* EXERCISE DESCRIPTION
Reproduce word for word everything from the start of the records down to the line containing "Humusrijke grond aan de aarde toev", including that line, and leave the pictures out of your answer.

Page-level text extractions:
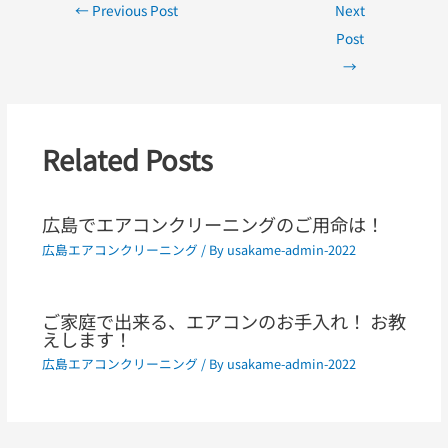
←
Previous Post
Next
Post
→
Related Posts
広島でエアコンクリーニングのご用命は！
広島エアコンクリーニング
/ By
usakame-admin-2022
ご家庭で出来る、エアコンのお手入れ！ お教
えします！
広島エアコンクリーニング
/ By
usakame-admin-2022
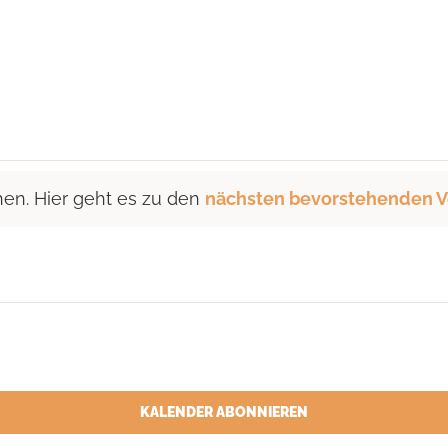
hen. Hier geht es zu den
nächsten bevorstehenden V
KALENDER ABONNIEREN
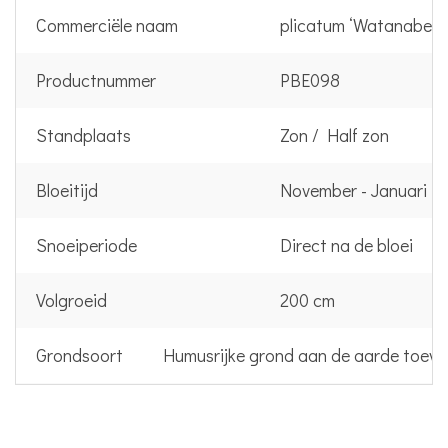
Commerciële naam
plicatum ‘Watanabe’
Productnummer
PBE098
Standplaats
Zon / Half zon
Bloeitijd
November - Januari
Snoeiperiode
Direct na de bloei
Volgroeid
200 cm
Grondsoort
Humusrijke grond aan de aarde toev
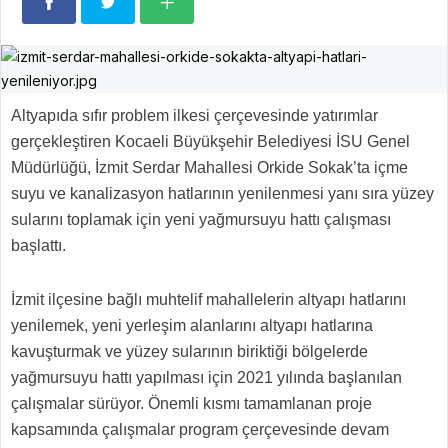
Altyapıda sıfır problem ilkesi çerçevesinde yatırımlar
gerçekleştiren Kocaeli Büyükşehir Belediyesi İSU Genel
Müdürlüğü, İzmit Serdar Mahallesi Orkide Sokak’ta içme
suyu ve kanalizasyon hatlarının yenilenmesi yanı sıra yüzey
sularını toplamak için yeni yağmursuyu hattı çalışması
başlattı.
İzmit ilçesine bağlı muhtelif mahallelerin altyapı hatlarını
yenilemek, yeni yerleşim alanlarını altyapı hatlarına
kavuşturmak ve yüzey sularının biriktiği bölgelerde
yağmursuyu hattı yapılması için 2021 yılında başlanılan
çalışmalar sürüyor. Önemli kısmı tamamlanan proje
kapsamında çalışmalar program çerçevesinde devam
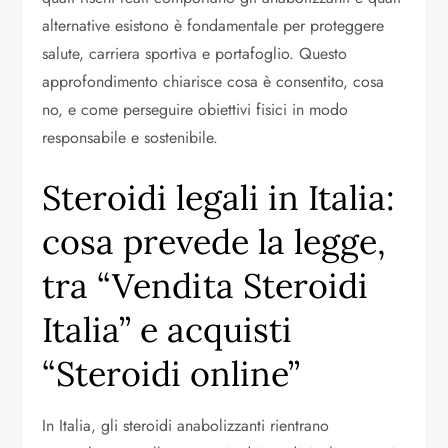
alternative esistono è fondamentale per proteggere
salute, carriera sportiva e portafoglio. Questo
approfondimento chiarisce cosa è consentito, cosa
no, e come perseguire obiettivi fisici in modo
responsabile e sostenibile.
Steroidi legali in Italia:
cosa prevede la legge,
tra “Vendita Steroidi
Italia” e acquisti
“Steroidi online”
In Italia, gli steroidi anabolizzanti rientrano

* RESPONSE
←
Previous Post
Next
Post
→
Related Posts
広島でエアコンクリーニングのご用命は！
広島エアコンクリーニング
/ By
usakame-admin-2022
ご家庭で出来る、エアコンのお手入れ！ お教
えします！
広島エアコンクリーニング
/ By
usakame-admin-2022
hen. Hier geht es zu den
nächsten bevorstehenden V
KALENDER ABONNIEREN
Commerciële naam
plicatum ‘Watanabe’
Productnummer
PBE098
Standplaats
Zon / Half zon
Bloeitijd
November - Januari
Snoeiperiode
Direct na de bloei
Volgroeid
200 cm
Grondsoort
Humusrijke grond aan de aarde toev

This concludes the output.